# Problem:
Reproduce every line of the entries below word for word, leaving out the pictures.

Chart comprehension data
★ ★ ★ ★ ★

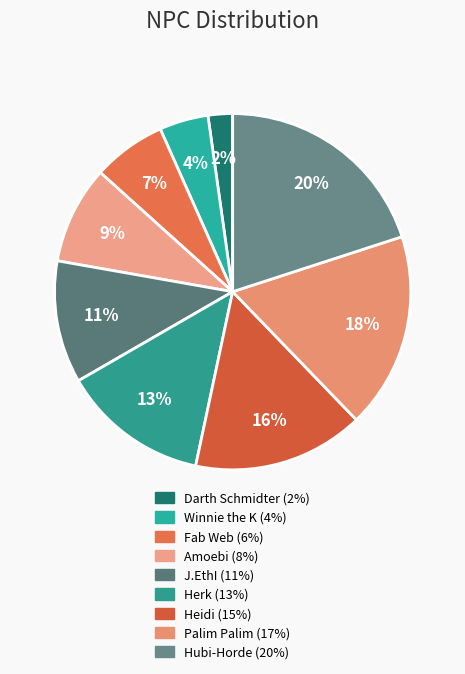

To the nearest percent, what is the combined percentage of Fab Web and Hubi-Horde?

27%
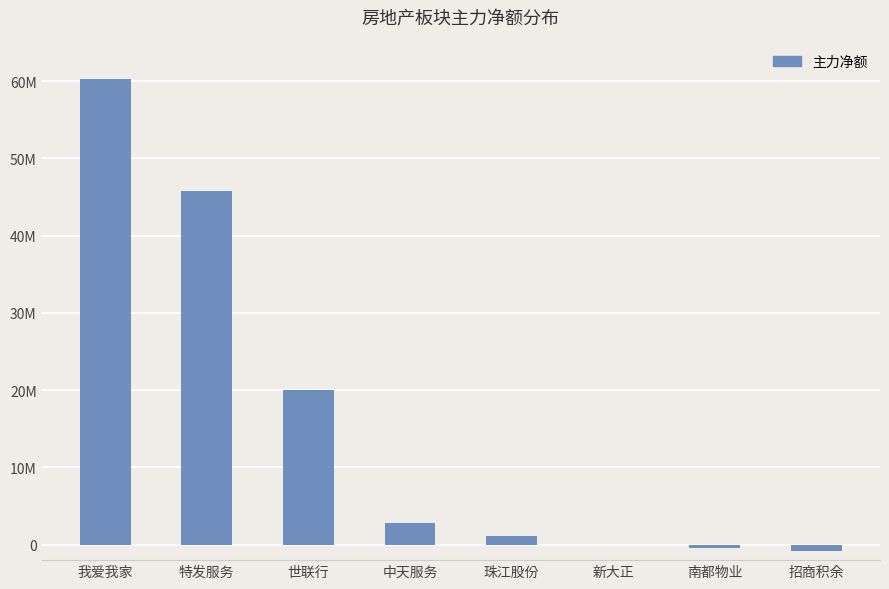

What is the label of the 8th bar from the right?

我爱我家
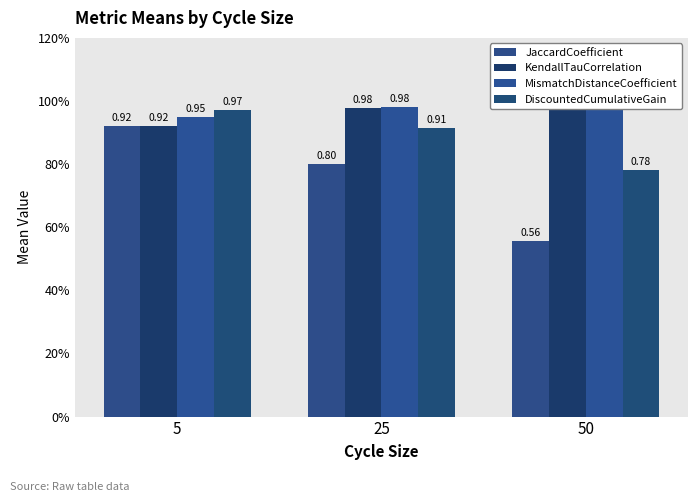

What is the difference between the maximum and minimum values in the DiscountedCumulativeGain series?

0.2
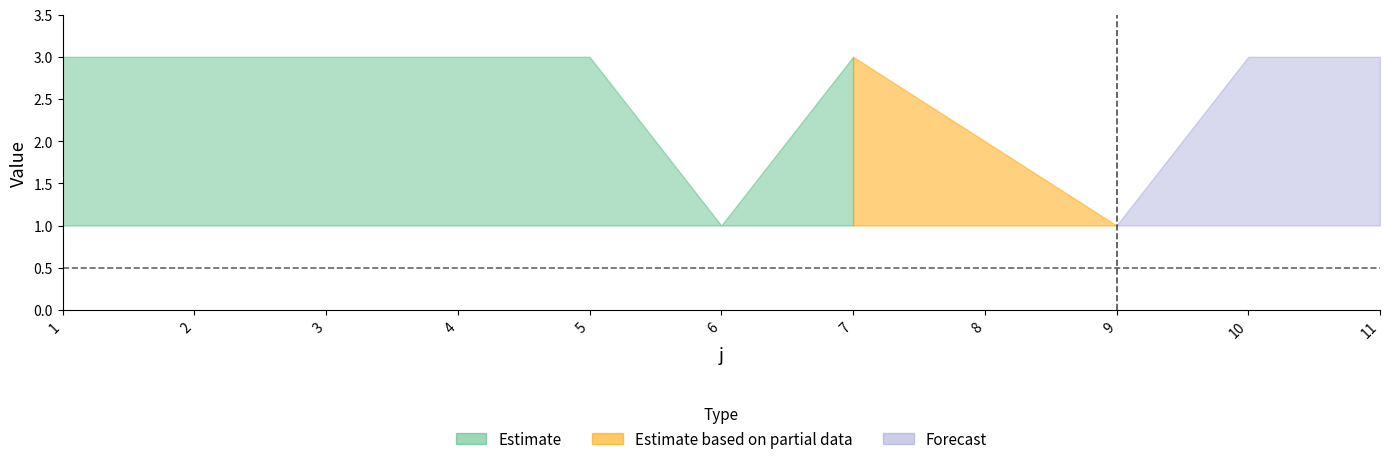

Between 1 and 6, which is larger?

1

★ ★ ★ ★ ★

# Result of the task:
To the nearest percent, what is the combined percentage of Fab Web and Hubi-Horde?

27%

What is the label of the 8th bar from the right?

我爱我家

What is the difference between the maximum and minimum values in the DiscountedCumulativeGain series?

0.2

Between 1 and 6, which is larger?

1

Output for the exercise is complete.